Ask Tunnicliffe where she’s from, and she’ll say, “Ohio.” Ask where’s her home now, and she’ll say Florida. Ignore the underpinnings of a British accent. That she will sail for the United States next month in the Olympic Games, and that those Olympic Games will be held in London — just three hours south of Doncaster, the English city in which Tunnicliffe was born — is mere coincidence.
“It’s a non-issue,” said Mitch Brindley, Tunnicliffe’s sailing coach at Old Dominion University.
“She is by far the biggest American fan and athlete, probably, that the U.S. team could have,” said fellow Olympic sailor Debbie Capozzi.
What’s important is this: Tunnicliffe, 29, is already an Olympic gold medalist — an American Olympic gold medalist — in one sailing discipline: Laser Radial, a solo endeavor.

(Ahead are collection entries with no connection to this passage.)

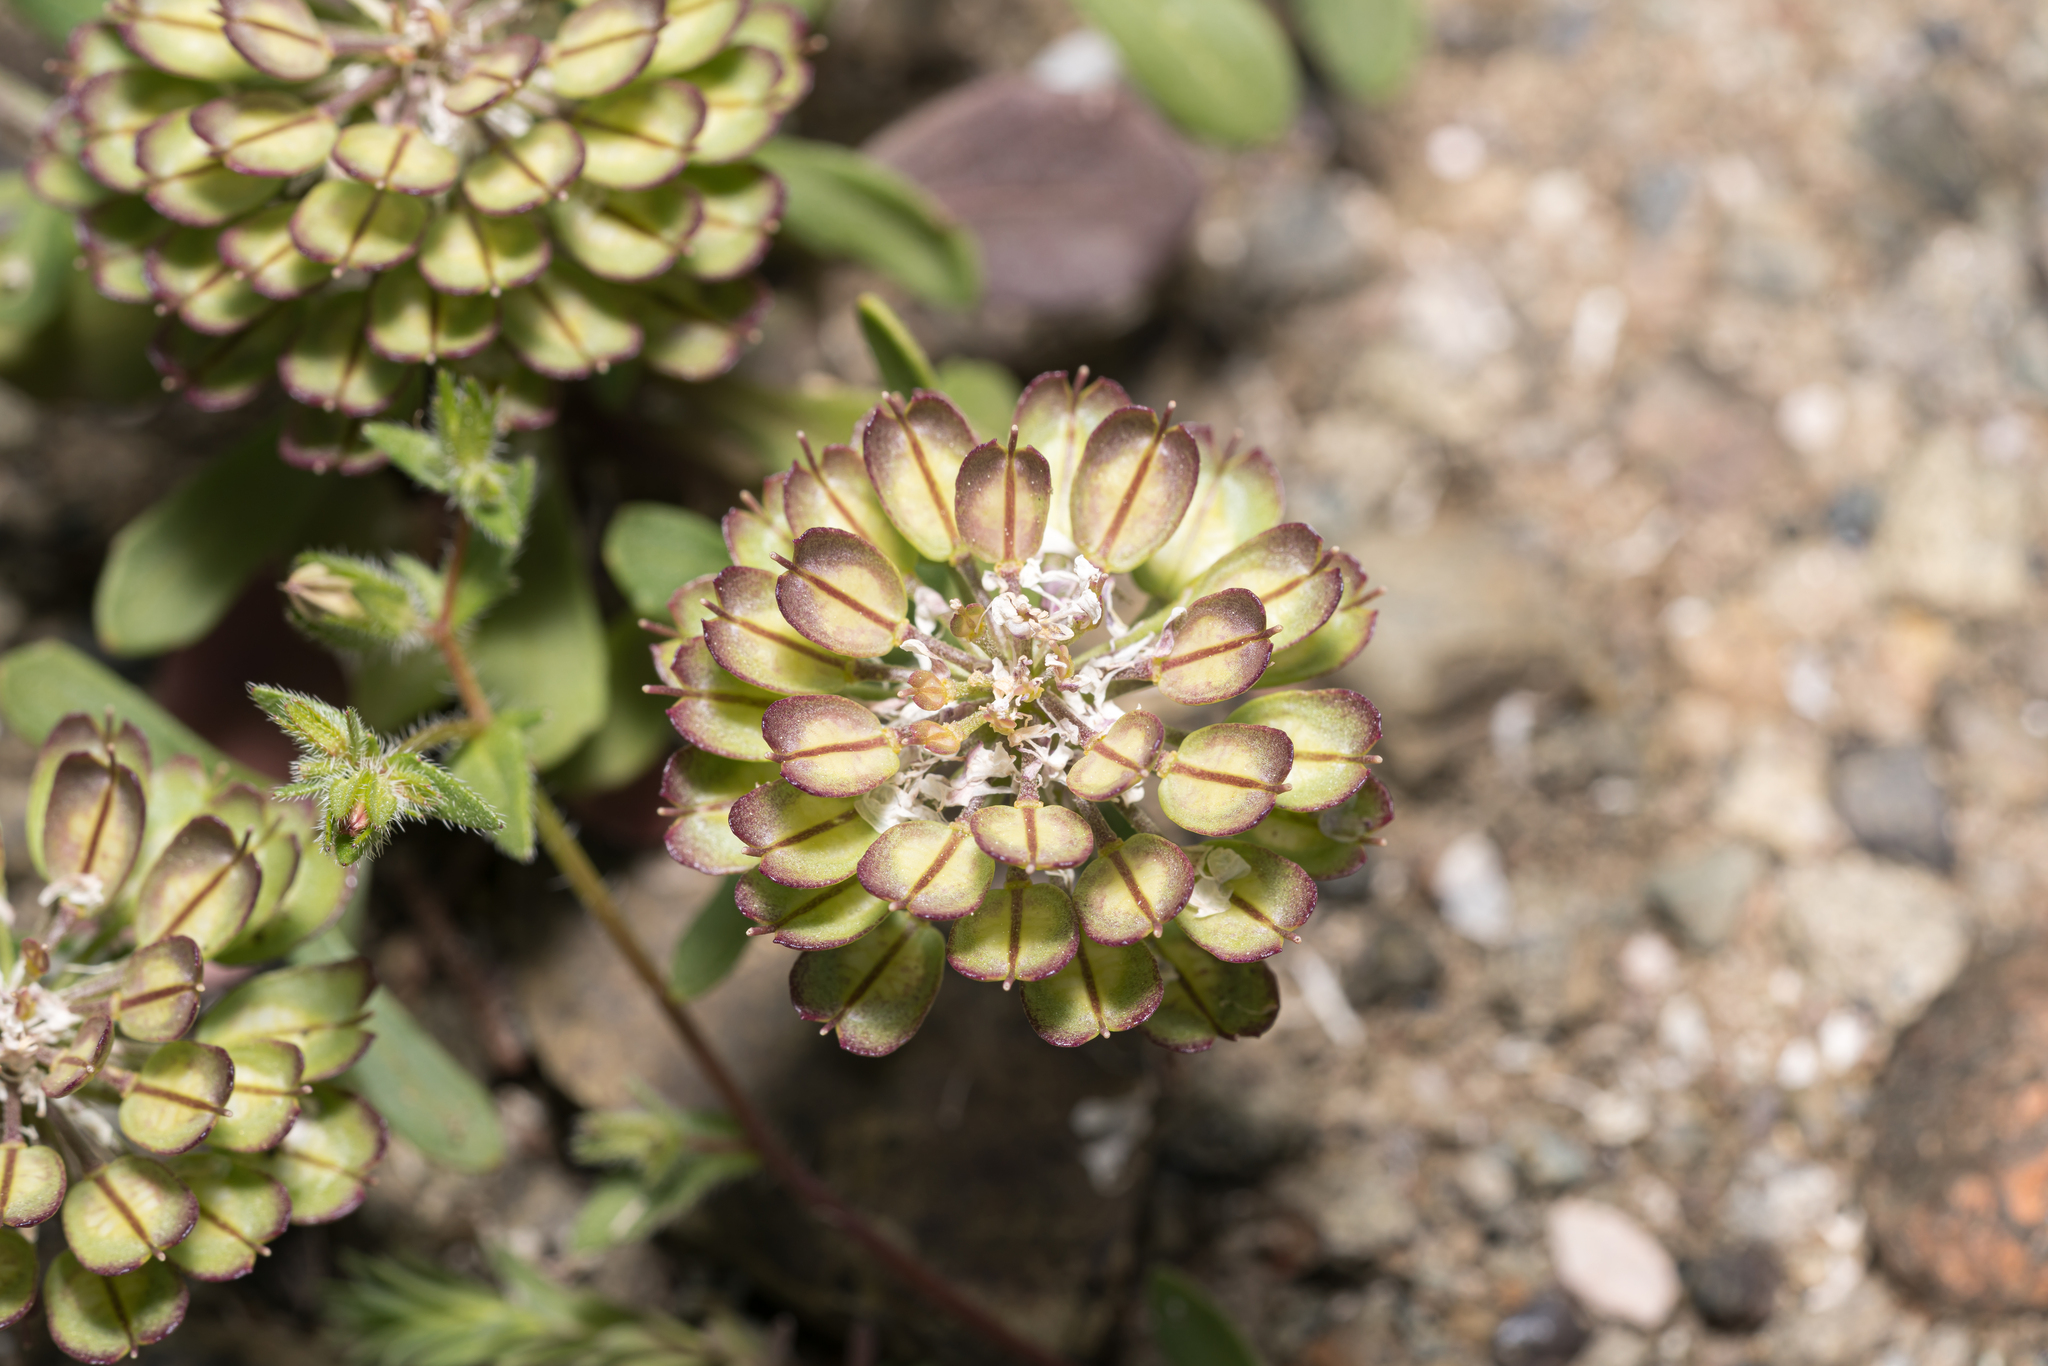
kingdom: Plantae
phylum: Tracheophyta
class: Magnoliopsida
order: Brassicales
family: Brassicaceae
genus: Iberis
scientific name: Iberis carnosa
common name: Pruit's candytuft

In London, at what likely will be a raucous venue that is already sold out, she will be one of America’s best hopes in a new discipline: women’s match racing, in which she will join two teammates in trying to win another gold.
“We can’t think about the end result,” Tunnicliffe said.
Her teammates are a former college teammate at Old Dominion, Capozzi, and a former college rival, Molly Vandemoer. Their mission in London is to compete against 12 other teams in one-on-one, first-to-the-finish races. The eight teams with the best records move on to the quarterfinals, and from there, it’s single-elimination.
“I love the pressure of it,” Tunnicliffe said.
She says this just more than a decade after she arrived at Old Dominion, still something of a sailing novice. She began sailing in England but, by her own admission, “hated the sport.”
“The squad I was on in England was really good — and I wasn’t,” she said. “It was cold. It was miserable.”
After her father, who worked for a limestone company, was transferred from England to Ohio when Anna was 12, she grew up in Perrysburg, just outside Toledo. It would seem an odd place to breed a sailing champion, but the Tunnicliffes joined the North Cape Yacht Club, just over the Michigan border, and Anna took to the waters of Lake Erie. There, she grew to love the sport, even though she had no idea it would be her future. In high school, she ran track and cross-country. Sailing was just another option.
“To be honest,” she said, “I wasn’t very good until I got to college.”
Old Dominion is perhaps the premier college sailing program in the country. The Norfolk school has won 15 sailing national championships, and the women have qualified for 12 of the past 13 national championship regattas. Brindley, the coach for the past 17 seasons, not only recruits elite athletes from sailing hotbeds on the East Coast, but he takes pride in finding sailors from under rocks where others might not look.